Input »

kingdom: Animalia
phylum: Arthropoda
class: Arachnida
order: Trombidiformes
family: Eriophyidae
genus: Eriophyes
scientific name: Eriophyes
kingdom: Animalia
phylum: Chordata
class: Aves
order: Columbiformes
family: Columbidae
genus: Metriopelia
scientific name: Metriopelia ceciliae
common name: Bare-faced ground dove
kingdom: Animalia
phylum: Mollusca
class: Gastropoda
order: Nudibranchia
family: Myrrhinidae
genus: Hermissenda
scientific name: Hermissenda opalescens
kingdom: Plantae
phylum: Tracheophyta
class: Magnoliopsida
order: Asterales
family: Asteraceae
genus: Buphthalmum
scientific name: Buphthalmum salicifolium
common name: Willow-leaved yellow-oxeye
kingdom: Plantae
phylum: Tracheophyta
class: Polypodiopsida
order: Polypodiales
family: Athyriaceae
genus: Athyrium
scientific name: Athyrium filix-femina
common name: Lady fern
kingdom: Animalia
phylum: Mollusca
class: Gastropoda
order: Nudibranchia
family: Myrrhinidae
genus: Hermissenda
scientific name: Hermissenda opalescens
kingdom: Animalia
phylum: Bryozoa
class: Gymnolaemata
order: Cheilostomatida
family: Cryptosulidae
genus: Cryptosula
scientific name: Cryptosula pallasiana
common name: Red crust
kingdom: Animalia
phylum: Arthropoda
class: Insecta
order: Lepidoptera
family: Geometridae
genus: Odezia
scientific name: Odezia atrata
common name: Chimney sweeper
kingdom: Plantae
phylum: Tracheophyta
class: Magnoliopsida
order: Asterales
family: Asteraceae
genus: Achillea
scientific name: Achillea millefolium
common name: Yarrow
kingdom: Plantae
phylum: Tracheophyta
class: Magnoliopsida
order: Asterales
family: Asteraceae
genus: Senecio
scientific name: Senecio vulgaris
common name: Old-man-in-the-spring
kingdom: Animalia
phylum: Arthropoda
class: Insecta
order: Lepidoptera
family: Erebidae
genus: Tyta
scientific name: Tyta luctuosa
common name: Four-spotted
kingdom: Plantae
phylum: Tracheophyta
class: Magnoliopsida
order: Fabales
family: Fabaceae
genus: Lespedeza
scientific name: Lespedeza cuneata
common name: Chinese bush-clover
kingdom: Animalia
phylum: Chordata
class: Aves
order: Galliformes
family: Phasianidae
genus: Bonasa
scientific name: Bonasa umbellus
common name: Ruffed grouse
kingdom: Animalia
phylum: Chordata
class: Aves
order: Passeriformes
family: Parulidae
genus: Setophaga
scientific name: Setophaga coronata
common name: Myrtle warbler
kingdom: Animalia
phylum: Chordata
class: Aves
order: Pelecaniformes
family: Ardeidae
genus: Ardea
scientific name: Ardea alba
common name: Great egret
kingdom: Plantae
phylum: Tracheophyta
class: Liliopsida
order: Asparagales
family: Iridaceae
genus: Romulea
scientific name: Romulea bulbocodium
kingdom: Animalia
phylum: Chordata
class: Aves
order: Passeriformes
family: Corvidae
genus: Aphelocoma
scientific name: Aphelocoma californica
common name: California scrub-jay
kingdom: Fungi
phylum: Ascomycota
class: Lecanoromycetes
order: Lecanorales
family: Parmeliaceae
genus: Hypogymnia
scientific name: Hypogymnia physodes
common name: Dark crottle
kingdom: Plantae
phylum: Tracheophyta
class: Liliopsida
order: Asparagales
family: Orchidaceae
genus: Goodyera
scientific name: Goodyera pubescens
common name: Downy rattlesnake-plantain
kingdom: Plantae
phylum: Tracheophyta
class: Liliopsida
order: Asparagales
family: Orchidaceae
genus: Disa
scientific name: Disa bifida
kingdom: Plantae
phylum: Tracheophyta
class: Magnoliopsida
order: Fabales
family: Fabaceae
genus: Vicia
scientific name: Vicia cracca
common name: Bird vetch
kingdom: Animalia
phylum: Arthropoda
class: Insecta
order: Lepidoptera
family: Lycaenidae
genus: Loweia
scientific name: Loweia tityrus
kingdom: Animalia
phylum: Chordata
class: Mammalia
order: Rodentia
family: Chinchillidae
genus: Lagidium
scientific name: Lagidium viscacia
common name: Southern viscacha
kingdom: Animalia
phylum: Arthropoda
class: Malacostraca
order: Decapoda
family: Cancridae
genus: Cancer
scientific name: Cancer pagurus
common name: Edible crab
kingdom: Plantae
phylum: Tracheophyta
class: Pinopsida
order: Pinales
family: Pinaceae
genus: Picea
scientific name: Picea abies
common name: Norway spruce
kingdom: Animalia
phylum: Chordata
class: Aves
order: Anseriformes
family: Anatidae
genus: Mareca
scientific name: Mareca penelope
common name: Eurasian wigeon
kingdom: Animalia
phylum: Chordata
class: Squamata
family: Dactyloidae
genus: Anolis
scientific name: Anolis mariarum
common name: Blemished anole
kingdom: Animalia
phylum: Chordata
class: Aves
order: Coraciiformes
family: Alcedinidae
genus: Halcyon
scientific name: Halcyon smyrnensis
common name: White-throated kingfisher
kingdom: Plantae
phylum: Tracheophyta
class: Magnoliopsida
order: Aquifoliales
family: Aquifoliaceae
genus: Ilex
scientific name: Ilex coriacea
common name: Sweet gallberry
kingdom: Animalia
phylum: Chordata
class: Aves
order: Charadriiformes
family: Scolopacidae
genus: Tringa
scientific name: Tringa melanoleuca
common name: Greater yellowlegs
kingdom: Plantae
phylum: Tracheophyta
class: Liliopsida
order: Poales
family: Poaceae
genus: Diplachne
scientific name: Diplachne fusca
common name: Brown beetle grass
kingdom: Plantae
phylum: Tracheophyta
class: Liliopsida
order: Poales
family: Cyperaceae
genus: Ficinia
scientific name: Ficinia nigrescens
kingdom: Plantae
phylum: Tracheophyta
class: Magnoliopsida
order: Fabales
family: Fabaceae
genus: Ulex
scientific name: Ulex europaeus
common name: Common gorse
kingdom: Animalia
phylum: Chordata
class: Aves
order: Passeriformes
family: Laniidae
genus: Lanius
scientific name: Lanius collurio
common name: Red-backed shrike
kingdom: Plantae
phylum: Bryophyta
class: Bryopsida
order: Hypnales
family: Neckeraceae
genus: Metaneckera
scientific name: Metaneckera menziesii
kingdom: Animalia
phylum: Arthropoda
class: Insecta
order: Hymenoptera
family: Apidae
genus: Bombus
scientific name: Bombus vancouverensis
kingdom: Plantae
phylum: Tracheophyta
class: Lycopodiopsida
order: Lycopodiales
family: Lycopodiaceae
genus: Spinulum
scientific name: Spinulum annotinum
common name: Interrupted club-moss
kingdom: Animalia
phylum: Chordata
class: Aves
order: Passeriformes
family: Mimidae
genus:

Short exercise »
Copy every line of the entries above, word for word.

Result for this task »
kingdom: Animalia
phylum: Arthropoda
class: Arachnida
order: Trombidiformes
family: Eriophyidae
genus: Eriophyes
scientific name: Eriophyes
kingdom: Animalia
phylum: Chordata
class: Aves
order: Columbiformes
family: Columbidae
genus: Metriopelia
scientific name: Metriopelia ceciliae
common name: Bare-faced ground dove
kingdom: Animalia
phylum: Mollusca
class: Gastropoda
order: Nudibranchia
family: Myrrhinidae
genus: Hermissenda
scientific name: Hermissenda opalescens
kingdom: Plantae
phylum: Tracheophyta
class: Magnoliopsida
order: Asterales
family: Asteraceae
genus: Buphthalmum
scientific name: Buphthalmum salicifolium
common name: Willow-leaved yellow-oxeye
kingdom: Plantae
phylum: Tracheophyta
class: Polypodiopsida
order: Polypodiales
family: Athyriaceae
genus: Athyrium
scientific name: Athyrium filix-femina
common name: Lady fern
kingdom: Animalia
phylum: Mollusca
class: Gastropoda
order: Nudibranchia
family: Myrrhinidae
genus: Hermissenda
scientific name: Hermissenda opalescens
kingdom: Animalia
phylum: Bryozoa
class: Gymnolaemata
order: Cheilostomatida
family: Cryptosulidae
genus: Cryptosula
scientific name: Cryptosula pallasiana
common name: Red crust
kingdom: Animalia
phylum: Arthropoda
class: Insecta
order: Lepidoptera
family: Geometridae
genus: Odezia
scientific name: Odezia atrata
common name: Chimney sweeper
kingdom: Plantae
phylum: Tracheophyta
class: Magnoliopsida
order: Asterales
family: Asteraceae
genus: Achillea
scientific name: Achillea millefolium
common name: Yarrow
kingdom: Plantae
phylum: Tracheophyta
class: Magnoliopsida
order: Asterales
family: Asteraceae
genus: Senecio
scientific name: Senecio vulgaris
common name: Old-man-in-the-spring
kingdom: Animalia
phylum: Arthropoda
class: Insecta
order: Lepidoptera
family: Erebidae
genus: Tyta
scientific name: Tyta luctuosa
common name: Four-spotted
kingdom: Plantae
phylum: Tracheophyta
class: Magnoliopsida
order: Fabales
family: Fabaceae
genus: Lespedeza
scientific name: Lespedeza cuneata
common name: Chinese bush-clover
kingdom: Animalia
phylum: Chordata
class: Aves
order: Galliformes
family: Phasianidae
genus: Bonasa
scientific name: Bonasa umbellus
common name: Ruffed grouse
kingdom: Animalia
phylum: Chordata
class: Aves
order: Passeriformes
family: Parulidae
genus: Setophaga
scientific name: Setophaga coronata
common name: Myrtle warbler
kingdom: Animalia
phylum: Chordata
class: Aves
order: Pelecaniformes
family: Ardeidae
genus: Ardea
scientific name: Ardea alba
common name: Great egret
kingdom: Plantae
phylum: Tracheophyta
class: Liliopsida
order: Asparagales
family: Iridaceae
genus: Romulea
scientific name: Romulea bulbocodium
kingdom: Animalia
phylum: Chordata
class: Aves
order: Passeriformes
family: Corvidae
genus: Aphelocoma
scientific name: Aphelocoma californica
common name: California scrub-jay
kingdom: Fungi
phylum: Ascomycota
class: Lecanoromycetes
order: Lecanorales
family: Parmeliaceae
genus: Hypogymnia
scientific name: Hypogymnia physodes
common name: Dark crottle
kingdom: Plantae
phylum: Tracheophyta
class: Liliopsida
order: Asparagales
family: Orchidaceae
genus: Goodyera
scientific name: Goodyera pubescens
common name: Downy rattlesnake-plantain
kingdom: Plantae
phylum: Tracheophyta
class: Liliopsida
order: Asparagales
family: Orchidaceae
genus: Disa
scientific name: Disa bifida
kingdom: Plantae
phylum: Tracheophyta
class: Magnoliopsida
order: Fabales
family: Fabaceae
genus: Vicia
scientific name: Vicia cracca
common name: Bird vetch
kingdom: Animalia
phylum: Arthropoda
class: Insecta
order: Lepidoptera
family: Lycaenidae
genus: Loweia
scientific name: Loweia tityrus
kingdom: Animalia
phylum: Chordata
class: Mammalia
order: Rodentia
family: Chinchillidae
genus: Lagidium
scientific name: Lagidium viscacia
common name: Southern viscacha
kingdom: Animalia
phylum: Arthropoda
class: Malacostraca
order: Decapoda
family: Cancridae
genus: Cancer
scientific name: Cancer pagurus
common name: Edible crab
kingdom: Plantae
phylum: Tracheophyta
class: Pinopsida
order: Pinales
family: Pinaceae
genus: Picea
scientific name: Picea abies
common name: Norway spruce
kingdom: Animalia
phylum: Chordata
class: Aves
order: Anseriformes
family: Anatidae
genus: Mareca
scientific name: Mareca penelope
common name: Eurasian wigeon
kingdom: Animalia
phylum: Chordata
class: Squamata
family: Dactyloidae
genus: Anolis
scientific name: Anolis mariarum
common name: Blemished anole
kingdom: Animalia
phylum: Chordata
class: Aves
order: Coraciiformes
family: Alcedinidae
genus: Halcyon
scientific name: Halcyon smyrnensis
common name: White-throated kingfisher
kingdom: Plantae
phylum: Tracheophyta
class: Magnoliopsida
order: Aquifoliales
family: Aquifoliaceae
genus: Ilex
scientific name: Ilex coriacea
common name: Sweet gallberry
kingdom: Animalia
phylum: Chordata
class: Aves
order: Charadriiformes
family: Scolopacidae
genus: Tringa
scientific name: Tringa melanoleuca
common name: Greater yellowlegs
kingdom: Plantae
phylum: Tracheophyta
class: Liliopsida
order: Poales
family: Poaceae
genus: Diplachne
scientific name: Diplachne fusca
common name: Brown beetle grass
kingdom: Plantae
phylum: Tracheophyta
class: Liliopsida
order: Poales
family: Cyperaceae
genus: Ficinia
scientific name: Ficinia nigrescens
kingdom: Plantae
phylum: Tracheophyta
class: Magnoliopsida
order: Fabales
family: Fabaceae
genus: Ulex
scientific name: Ulex europaeus
common name: Common gorse
kingdom: Animalia
phylum: Chordata
class: Aves
order: Passeriformes
family: Laniidae
genus: Lanius
scientific name: Lanius collurio
common name: Red-backed shrike
kingdom: Plantae
phylum: Bryophyta
class: Bryopsida
order: Hypnales
family: Neckeraceae
genus: Metaneckera
scientific name: Metaneckera menziesii
kingdom: Animalia
phylum: Arthropoda
class: Insecta
order: Hymenoptera
family: Apidae
genus: Bombus
scientific name: Bombus vancouverensis
kingdom: Plantae
phylum: Tracheophyta
class: Lycopodiopsida
order: Lycopodiales
family: Lycopodiaceae
genus: Spinulum
scientific name: Spinulum annotinum
common name: Interrupted club-moss
kingdom: Animalia
phylum: Chordata
class: Aves
order: Passeriformes
family: Mimidae
genus:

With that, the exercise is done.